---- RECORDS FOR THIS EXERCISE

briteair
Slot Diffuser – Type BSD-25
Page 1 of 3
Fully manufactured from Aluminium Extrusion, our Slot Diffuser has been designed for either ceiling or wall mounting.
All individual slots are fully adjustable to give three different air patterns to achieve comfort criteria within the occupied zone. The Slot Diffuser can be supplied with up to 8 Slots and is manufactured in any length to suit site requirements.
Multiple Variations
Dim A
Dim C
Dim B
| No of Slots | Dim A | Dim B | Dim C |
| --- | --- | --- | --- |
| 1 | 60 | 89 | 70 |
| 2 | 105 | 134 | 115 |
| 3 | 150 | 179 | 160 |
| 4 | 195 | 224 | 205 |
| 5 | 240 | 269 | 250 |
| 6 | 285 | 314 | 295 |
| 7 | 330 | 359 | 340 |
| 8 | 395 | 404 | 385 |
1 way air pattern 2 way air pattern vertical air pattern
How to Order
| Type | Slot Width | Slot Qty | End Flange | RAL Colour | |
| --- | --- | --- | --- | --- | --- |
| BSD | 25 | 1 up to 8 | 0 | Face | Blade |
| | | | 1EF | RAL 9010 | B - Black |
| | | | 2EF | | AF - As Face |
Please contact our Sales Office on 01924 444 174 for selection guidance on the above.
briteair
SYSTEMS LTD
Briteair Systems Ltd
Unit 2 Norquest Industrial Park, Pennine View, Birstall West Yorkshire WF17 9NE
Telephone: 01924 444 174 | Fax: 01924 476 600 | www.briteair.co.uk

--------

» EXERCISE AIM
Your reply must consist of one number, the count of lines in the entries that hold "Diffuser".

» EXPECTED ANSWER
3